Skip the images. Copy the records exactly as written.

Data extracted from a collection
══════════
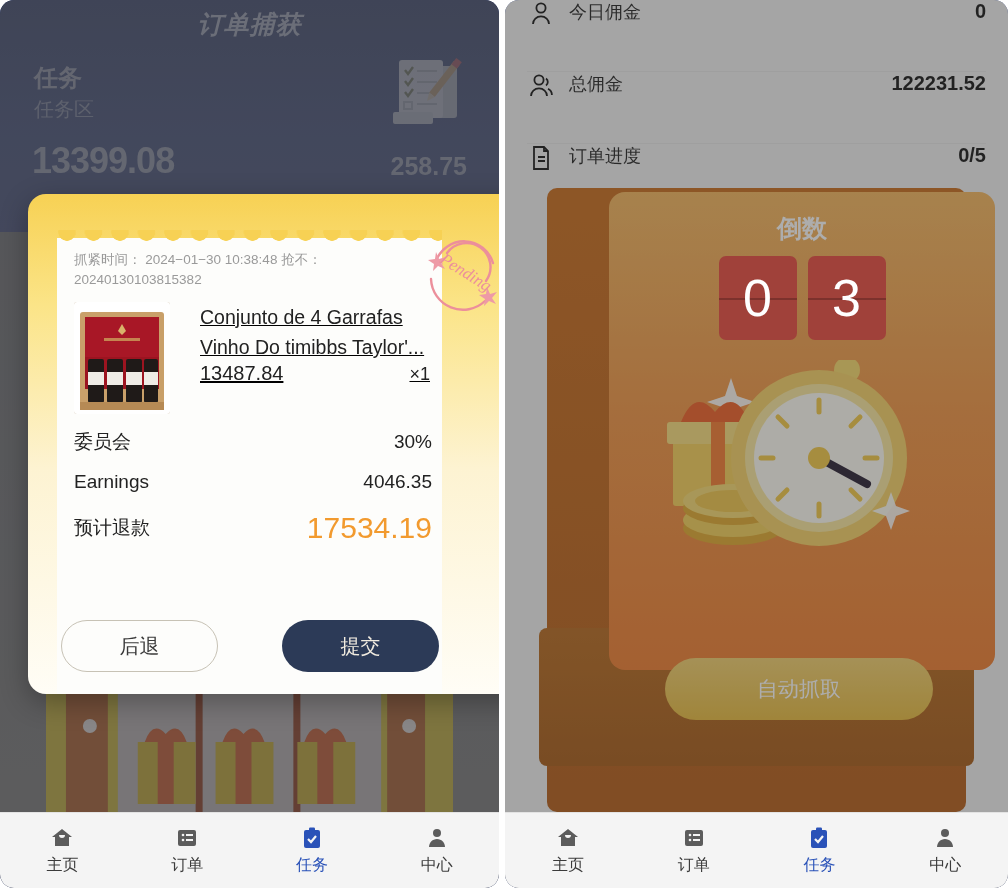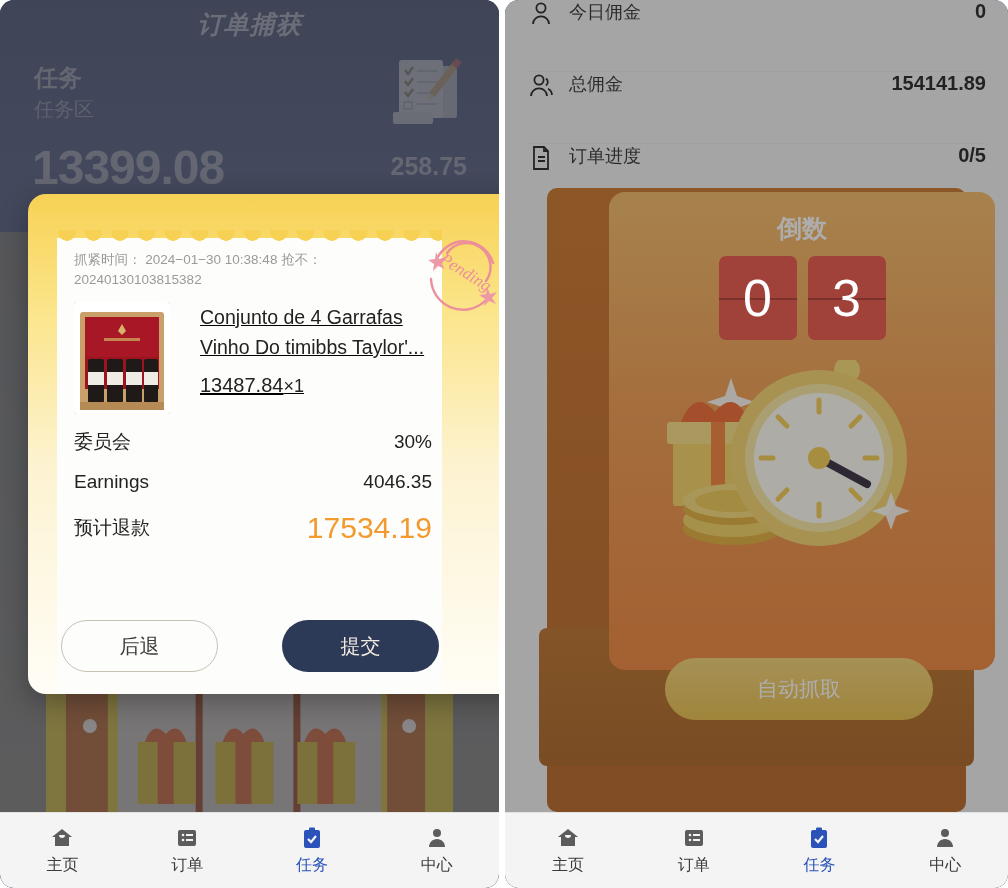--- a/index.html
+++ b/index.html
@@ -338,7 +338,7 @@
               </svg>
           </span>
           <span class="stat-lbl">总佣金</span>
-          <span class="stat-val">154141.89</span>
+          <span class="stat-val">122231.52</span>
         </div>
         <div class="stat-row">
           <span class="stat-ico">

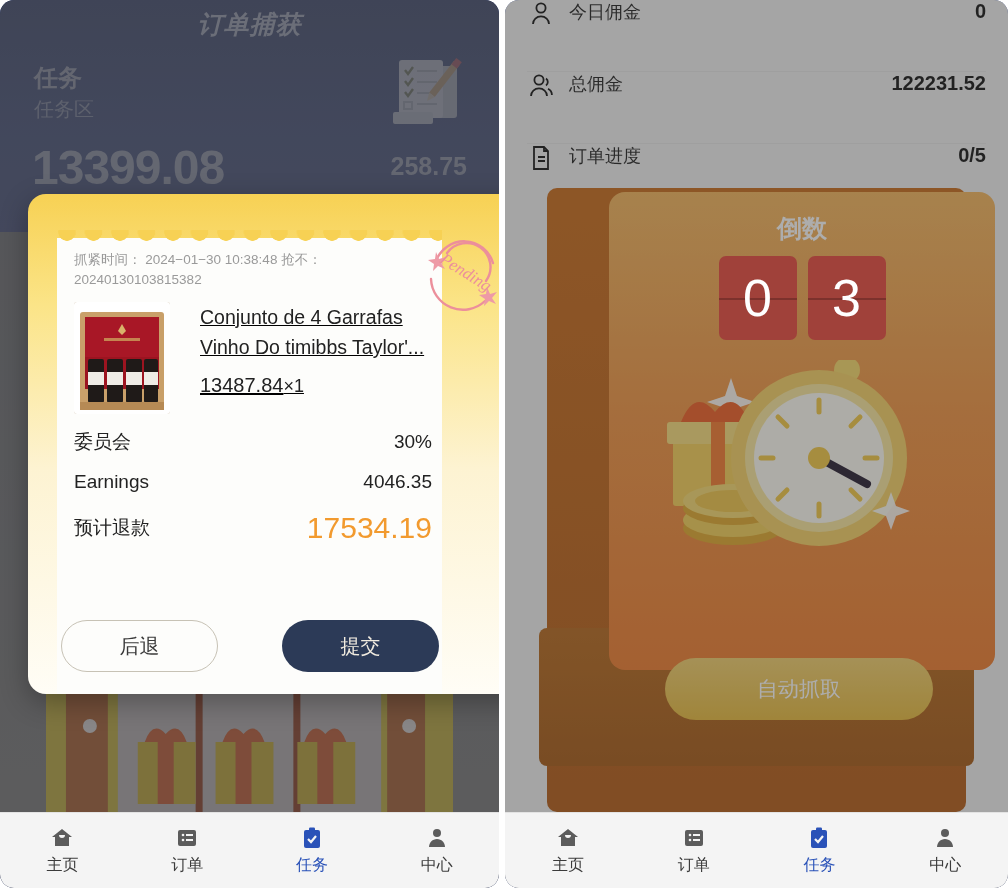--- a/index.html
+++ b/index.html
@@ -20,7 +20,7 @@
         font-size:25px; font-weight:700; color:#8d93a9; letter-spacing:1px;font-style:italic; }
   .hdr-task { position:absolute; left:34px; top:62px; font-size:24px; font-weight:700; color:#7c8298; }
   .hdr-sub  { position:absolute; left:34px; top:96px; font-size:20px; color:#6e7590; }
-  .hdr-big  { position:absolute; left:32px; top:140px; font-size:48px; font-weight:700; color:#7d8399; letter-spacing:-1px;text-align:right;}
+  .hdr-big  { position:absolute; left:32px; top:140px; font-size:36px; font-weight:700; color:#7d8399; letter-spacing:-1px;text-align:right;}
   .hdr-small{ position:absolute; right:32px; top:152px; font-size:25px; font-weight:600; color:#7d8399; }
══════════
Response area ::
--- a/index.html
+++ b/index.html
@@ -338,7 +338,7 @@
               </svg>
           </span>
           <span class="stat-lbl">总佣金</span>
-          <span class="stat-val">154141.89</span>
+          <span class="stat-val">122231.52</span>
         </div>
         <div class="stat-row">
           <span class="stat-ico">

--- a/index.html
+++ b/index.html
@@ -20,7 +20,7 @@
         font-size:25px; font-weight:700; color:#8d93a9; letter-spacing:1px;font-style:italic; }
   .hdr-task { position:absolute; left:34px; top:62px; font-size:24px; font-weight:700; color:#7c8298; }
   .hdr-sub  { position:absolute; left:34px; top:96px; font-size:20px; color:#6e7590; }
-  .hdr-big  { position:absolute; left:32px; top:140px; font-size:48px; font-weight:700; color:#7d8399; letter-spacing:-1px;text-align:right;}
+  .hdr-big  { position:absolute; left:32px; top:140px; font-size:36px; font-weight:700; color:#7d8399; letter-spacing:-1px;text-align:right;}
   .hdr-small{ position:absolute; right:32px; top:152px; font-size:25px; font-weight:600; color:#7d8399; }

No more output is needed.